Seventeenth-century Puritan theologian Thomas Watson argued that repentance was a spiritual medicine made up of six special ingredients. "If any one is left out, it loses its virtue." 1) Sight of sin, 2) Sorrow for sin, 3) Confession of sin, 4) Shame for sin, 5) Hatred for sin, 6) Turning from sin.[1]

            My heart has committed sins that my hands haven't gotten around to yet.[2]

            Pascal said that if everyone knew the innermost thoughts of everyone else, there would not be five friends left on Earth. 


On the First Sunday of Lent, church, which usually helps you to feel good, to celebrate, and to sing, beckons you to penitential acts of honesty that reiterate that we are, despite our achievements and our intentions, sinful.  We are not, as we are, right.  Let us be honest: We sin. 
            Shame, guilt, and sin. 
            Charles Darwin did a study of emotion in human beings and animals.  The one emotion he did not find among animals was that of shame.  You see, shame reveals a conscience sensitive to moral issues.  Blushing reveals shame.
            Guilt is different.  We may have committed a specific act that we know to be wrong.  Sin is not good, but the fact that we experience guilt is a good thing.  It reveals that we have a sense of what is right.
            The themes of shame and guilt are ones that many in our culture would have the church forget. In fact, many in the psychological world would counsel the church to go another direction. For example, Sigmund Freud said shame was a mechanism that cripples and inhibits the growth of the person.  Fritz Pearles, the founder of the Gestalt Therapy movement, said, "Shame, embarrassment, self-consciousness, and fear restrict the individual's expression." 
            At the same time, other psychiatrists will tell you that the truth about us is hard to come by.  We lie, particularly about ourselves.  So do not expect too much raw honesty from us about our sin.  We defend ourselves quite well. In fact, psychologist Dr. Vaillant believes that we become more adept in utilizing our defense mechanisms as we grow older, as we gain education and experience.  There is a cost to a life spent polishing the mask we present to others.

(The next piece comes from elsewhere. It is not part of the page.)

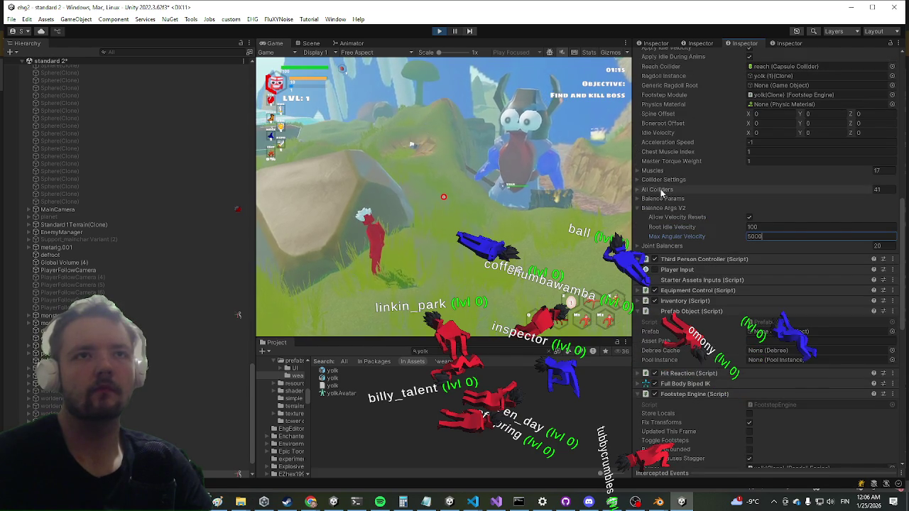
click(512, 209)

            In other words, we want to cover up shame and guilt.  However, it will always be there.  The conscience will not let us forget. 
            I want to ask you a question. Do you ever feel trapped by this fast-paced, frenzied, and complex world in which we live to be someone you do not wish to be and live a life that you do not desire? The author of Three Simple Rules (p. 7-8), Rueben Job, thinks many of us do. Deep within us, he thinks, we suspect that the path on which we travel is not healthy or right. We know something is wrong. We want a way out.

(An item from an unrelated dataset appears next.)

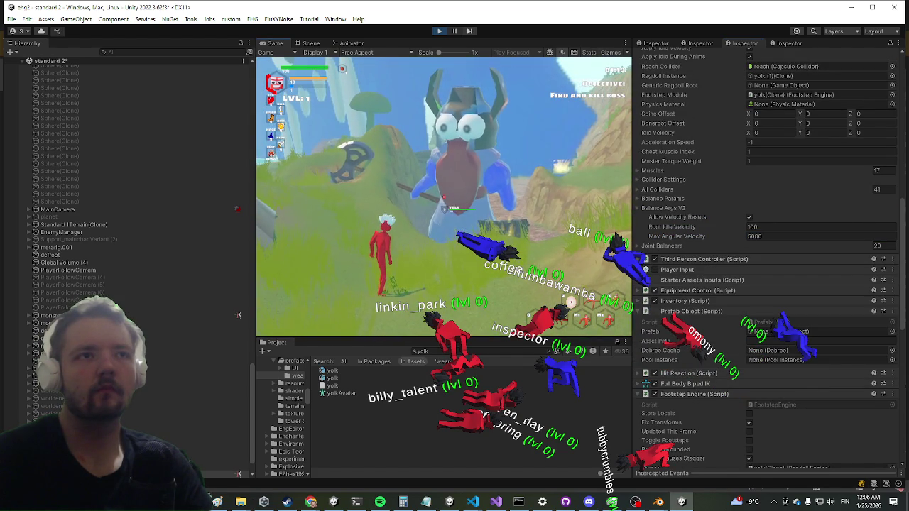
Reselect the Max Angular Velocity value, then begin editing the Footstep Radius value
key(super)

            The Talmud has a beautiful comment: "A sense of shame is a lovely sign.  Whoever has a sense of shame will not sin so quickly; but whoever shows no sense of shame in their visage, their father surely never stood on Mount Sinai." 

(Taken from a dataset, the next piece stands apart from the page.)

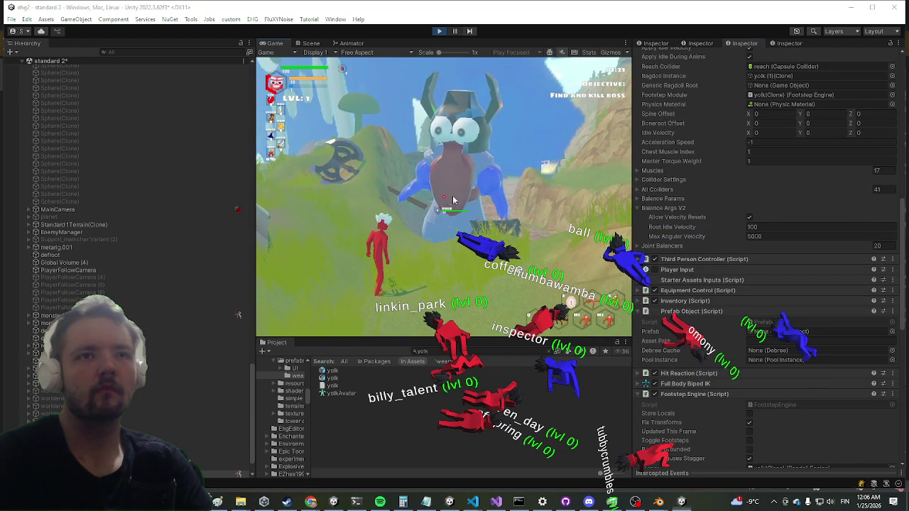
click(736, 237)
scroll(709, 256, down, 4)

            Yet, after one honestly faces shame and guilt, what are we to do? When will the daylight come? The Christian faith has an odd response. You can repent.  If we can be honest for ten minutes here on Sunday, maybe we can be honest for the forty days of Lent, maybe then for the rest of our lives.  Lord have mercy.  Christ have mercy.  Because God does have mercy, we can be honest.  We need not loudly assert our innocence, for after we hung him on a cross through our sin, no one here has clean hands.  We are not right.  We have not done right.




[1] --The Doctrine of Repentance (1668), 18.
[2] --Michael Horton, president of Christians United for Reformation, National & International Religion Report 10 (29 April 1996), 8.